The Act also stipulates that every worker be paid minimum wages fixed by the state for agricultural workers. This is where economics starts playing up - unseen and unheard. It works in two ways.

One, where market wages are higher than the minimum wage rate (or, even the wage rate fixed under the particular works programme), the demand for labour for NREGA projects is never met fully. But - and this is the fun part of economics - the converse also holds true.

In many cases, where the state has fixed a high minimum wage rate, which then acts as the floor in that localised market, other agricultural enterprises find it difficult to employ labourers at economical rates.

One can argue that providing minimum wages isn't such a bad thing. For one, it provides an administered floor - beyond which wage rates can't possibly fall - to minimise economic exploitation. But, where political compulsions and one-upmanship lead to rising wage rates, it could even affect the cropping pattern of that state and lead to shortages of certain crops.

A recent report by Swiss bank Credit Suisse predicts that many farmers in western Uttar Pradesh are likely to replace their sugar crop with a rice-wheat crop.
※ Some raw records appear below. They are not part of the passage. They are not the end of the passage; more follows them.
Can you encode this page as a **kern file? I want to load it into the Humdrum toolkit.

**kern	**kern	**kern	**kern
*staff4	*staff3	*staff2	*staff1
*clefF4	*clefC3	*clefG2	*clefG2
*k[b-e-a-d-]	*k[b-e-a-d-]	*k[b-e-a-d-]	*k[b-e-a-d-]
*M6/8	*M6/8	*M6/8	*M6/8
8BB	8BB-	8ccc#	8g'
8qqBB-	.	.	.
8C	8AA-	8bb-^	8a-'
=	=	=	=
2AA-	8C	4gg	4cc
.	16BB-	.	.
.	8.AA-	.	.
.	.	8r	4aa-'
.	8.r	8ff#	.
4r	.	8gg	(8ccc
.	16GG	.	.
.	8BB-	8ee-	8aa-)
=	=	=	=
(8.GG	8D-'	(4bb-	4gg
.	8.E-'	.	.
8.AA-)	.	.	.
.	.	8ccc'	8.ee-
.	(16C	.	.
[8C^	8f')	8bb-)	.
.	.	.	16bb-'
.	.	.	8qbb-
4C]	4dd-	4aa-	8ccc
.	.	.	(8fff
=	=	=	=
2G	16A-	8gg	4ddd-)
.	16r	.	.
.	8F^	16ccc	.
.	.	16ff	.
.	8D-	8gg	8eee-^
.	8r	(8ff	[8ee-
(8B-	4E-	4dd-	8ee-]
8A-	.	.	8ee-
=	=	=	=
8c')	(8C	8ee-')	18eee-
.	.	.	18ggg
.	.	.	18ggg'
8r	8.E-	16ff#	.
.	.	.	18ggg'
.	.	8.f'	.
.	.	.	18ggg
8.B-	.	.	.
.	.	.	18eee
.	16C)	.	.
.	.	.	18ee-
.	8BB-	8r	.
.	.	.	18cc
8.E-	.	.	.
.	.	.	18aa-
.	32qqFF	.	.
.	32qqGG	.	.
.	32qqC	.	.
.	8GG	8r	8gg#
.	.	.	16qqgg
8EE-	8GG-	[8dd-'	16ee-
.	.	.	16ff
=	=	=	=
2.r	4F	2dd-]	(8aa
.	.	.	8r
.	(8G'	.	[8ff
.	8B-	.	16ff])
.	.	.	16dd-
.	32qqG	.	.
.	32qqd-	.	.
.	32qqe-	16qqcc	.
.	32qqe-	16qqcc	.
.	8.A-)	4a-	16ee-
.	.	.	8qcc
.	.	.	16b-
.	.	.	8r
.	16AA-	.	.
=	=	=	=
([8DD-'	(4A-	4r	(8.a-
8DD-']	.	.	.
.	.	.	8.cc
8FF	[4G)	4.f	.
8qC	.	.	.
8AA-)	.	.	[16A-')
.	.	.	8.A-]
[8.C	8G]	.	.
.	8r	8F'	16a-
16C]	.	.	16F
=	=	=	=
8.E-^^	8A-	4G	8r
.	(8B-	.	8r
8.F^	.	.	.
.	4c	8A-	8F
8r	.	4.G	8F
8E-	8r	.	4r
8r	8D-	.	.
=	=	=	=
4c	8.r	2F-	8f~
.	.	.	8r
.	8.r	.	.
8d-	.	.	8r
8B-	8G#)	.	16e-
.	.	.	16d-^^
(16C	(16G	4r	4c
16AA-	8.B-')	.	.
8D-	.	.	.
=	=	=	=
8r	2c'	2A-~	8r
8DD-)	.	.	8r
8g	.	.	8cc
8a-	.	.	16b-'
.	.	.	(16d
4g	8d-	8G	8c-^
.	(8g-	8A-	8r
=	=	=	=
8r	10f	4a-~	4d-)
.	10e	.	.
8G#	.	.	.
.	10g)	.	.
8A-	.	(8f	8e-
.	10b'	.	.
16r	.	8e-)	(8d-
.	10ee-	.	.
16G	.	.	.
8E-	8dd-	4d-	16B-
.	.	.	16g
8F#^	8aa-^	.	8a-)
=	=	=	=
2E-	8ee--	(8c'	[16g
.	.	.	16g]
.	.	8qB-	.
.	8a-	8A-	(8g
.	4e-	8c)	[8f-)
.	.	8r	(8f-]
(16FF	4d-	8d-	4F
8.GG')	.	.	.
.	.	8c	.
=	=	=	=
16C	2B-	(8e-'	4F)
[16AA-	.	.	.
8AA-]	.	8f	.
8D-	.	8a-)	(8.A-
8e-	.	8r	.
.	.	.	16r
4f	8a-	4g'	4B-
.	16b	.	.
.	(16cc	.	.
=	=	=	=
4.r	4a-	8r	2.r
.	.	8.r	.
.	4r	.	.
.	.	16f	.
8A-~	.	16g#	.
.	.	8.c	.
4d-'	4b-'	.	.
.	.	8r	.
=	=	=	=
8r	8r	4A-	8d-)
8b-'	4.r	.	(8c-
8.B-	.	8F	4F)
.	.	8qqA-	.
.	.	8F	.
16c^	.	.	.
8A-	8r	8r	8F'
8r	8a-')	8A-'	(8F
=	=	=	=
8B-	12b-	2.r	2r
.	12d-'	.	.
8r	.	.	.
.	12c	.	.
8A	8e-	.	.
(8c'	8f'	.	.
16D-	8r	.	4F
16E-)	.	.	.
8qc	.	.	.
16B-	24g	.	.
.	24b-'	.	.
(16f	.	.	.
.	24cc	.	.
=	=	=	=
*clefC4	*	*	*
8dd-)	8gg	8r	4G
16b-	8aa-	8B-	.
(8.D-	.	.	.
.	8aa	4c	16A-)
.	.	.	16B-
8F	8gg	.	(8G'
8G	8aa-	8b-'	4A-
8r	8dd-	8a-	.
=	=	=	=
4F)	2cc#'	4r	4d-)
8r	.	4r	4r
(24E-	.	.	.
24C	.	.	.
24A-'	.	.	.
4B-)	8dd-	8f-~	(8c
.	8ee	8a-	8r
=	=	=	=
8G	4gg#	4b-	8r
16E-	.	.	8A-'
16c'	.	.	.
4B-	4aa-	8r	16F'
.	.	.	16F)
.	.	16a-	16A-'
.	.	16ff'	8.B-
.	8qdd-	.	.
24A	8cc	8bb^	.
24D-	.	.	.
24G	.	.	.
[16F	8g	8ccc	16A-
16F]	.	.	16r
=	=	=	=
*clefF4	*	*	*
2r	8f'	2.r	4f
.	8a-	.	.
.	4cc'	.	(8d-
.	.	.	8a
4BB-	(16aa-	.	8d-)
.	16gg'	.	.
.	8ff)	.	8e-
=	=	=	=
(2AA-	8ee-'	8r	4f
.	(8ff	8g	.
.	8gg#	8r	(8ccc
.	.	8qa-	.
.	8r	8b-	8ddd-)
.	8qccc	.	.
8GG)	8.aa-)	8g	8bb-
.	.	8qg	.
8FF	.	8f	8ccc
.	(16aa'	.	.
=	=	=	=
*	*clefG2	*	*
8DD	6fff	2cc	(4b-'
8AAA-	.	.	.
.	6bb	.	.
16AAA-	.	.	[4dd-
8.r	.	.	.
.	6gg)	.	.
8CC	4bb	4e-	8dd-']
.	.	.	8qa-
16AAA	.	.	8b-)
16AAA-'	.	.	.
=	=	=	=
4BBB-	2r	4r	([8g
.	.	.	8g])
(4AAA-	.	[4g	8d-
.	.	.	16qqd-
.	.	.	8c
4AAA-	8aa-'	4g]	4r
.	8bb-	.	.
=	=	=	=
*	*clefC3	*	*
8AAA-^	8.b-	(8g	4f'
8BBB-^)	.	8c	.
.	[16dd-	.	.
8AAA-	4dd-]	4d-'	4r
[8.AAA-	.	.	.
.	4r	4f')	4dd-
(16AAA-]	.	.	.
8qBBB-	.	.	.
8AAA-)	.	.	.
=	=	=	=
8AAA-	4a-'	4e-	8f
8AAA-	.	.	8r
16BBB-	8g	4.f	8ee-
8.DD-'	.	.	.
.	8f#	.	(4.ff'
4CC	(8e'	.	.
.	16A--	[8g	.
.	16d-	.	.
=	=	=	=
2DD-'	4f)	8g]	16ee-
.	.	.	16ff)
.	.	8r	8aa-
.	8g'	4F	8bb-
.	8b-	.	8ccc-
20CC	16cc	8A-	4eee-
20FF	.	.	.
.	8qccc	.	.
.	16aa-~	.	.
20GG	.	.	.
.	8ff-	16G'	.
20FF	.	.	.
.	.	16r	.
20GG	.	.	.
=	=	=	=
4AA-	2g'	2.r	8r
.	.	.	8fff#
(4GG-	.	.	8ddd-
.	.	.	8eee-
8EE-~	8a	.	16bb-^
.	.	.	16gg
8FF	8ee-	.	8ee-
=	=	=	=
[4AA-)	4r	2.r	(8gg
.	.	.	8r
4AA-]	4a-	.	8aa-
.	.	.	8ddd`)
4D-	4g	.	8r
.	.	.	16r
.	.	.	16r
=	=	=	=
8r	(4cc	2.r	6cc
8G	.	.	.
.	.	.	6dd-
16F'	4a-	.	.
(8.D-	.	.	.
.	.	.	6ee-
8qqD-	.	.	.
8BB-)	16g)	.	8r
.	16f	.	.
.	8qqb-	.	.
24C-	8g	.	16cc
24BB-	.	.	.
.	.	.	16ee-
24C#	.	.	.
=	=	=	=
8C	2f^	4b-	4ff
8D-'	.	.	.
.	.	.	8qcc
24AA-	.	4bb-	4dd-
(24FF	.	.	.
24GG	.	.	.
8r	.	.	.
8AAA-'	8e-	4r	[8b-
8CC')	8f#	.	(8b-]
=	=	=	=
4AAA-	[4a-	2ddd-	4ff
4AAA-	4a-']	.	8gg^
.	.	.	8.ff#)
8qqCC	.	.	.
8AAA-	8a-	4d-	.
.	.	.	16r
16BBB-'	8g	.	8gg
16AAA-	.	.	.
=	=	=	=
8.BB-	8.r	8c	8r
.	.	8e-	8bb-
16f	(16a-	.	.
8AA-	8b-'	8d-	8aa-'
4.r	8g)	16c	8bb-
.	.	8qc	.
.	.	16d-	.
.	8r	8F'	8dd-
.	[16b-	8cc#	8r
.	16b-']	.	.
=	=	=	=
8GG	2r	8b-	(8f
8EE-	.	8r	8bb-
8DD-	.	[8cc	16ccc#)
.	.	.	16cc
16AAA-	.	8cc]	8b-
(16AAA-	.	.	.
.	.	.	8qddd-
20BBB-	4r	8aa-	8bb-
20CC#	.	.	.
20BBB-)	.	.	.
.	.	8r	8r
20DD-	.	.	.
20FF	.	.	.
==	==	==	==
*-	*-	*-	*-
One of the reasons responsible for the crop-switch is the rural employment scheme.

The report says: "The government's national rural employment guarantee scheme (NREGA) has resulted in shortage of agricultural labourers in this region. Migration of labour from eastern UP and Bihar has slowed considerably as work is easily available under NREGA. The average daily labour cost has increased from Rs 50-60 per day to Rs 80-100 per day (NREGA daily wage is Rs100 per day in UP). Labour shortage and cost affect cane more than R-W (rice-wheat). For one, cane requires about 75-90 man days of labour per acre per year, while R-W requires about 60 man days per acre per year. Moreover, many jobs in R-W cultivation is readily mechanisable (harvester combines, threshers, etc, readily available for hire in the region), while cane is not amenable to mechanisation (due to lack of or high cost of machinery in the area or due to lack of technology)."

There is another government policy - ostensibly to insulate poor farmers from the vagaries of an unpredictable marketplace - that is also boomeranging on the people it's supposed to protect. Many years ago, the government introduced the minimum support price (MSP) to assure farmers of a reasonable price for their produce.

The government announces a price at the beginning of each crop cycle, thereby providing an artificial and administered floor price below which market prices can't fall. Sometimes, competitive politics forces the government to announce further price increases in mid-season.

Again, nothing arguable with this noble objective. But, as the report from Credit Suisse says: "Over the last four years, the increases in rice (+61%) and wheat procurement prices (+69%) have significantly outpaced the increase in cane prices (+31%)."

The end consequence of this shift in cropping pattern is already showing up in the inflation indices where, despite the downward pressure exerted by petro-products prices, inflationary pressures exist for food items. For instance, the category "sugar, khandsari and gur" has been showing a very high rate of price rise among all the food categories that are included in the inflation index.

But, that is not all. These same high procurement prices also result in food prices rising across all categories. Since the poorest - the NREGA target - have no access to the public distribution system (which is well documented), the high MSP for staple food items leaves daily-wage-earning rural poor with a lower disposable residual income for healthcare, clothing or any other contingency.

So, should NREGA doles be indexed to minimum wages or inflation rate, or even MSP? You can bet your bank passbook that there will be lots of research coming up on this, but what's going to be even more interesting is to see how the NREGA beneficiaries vote.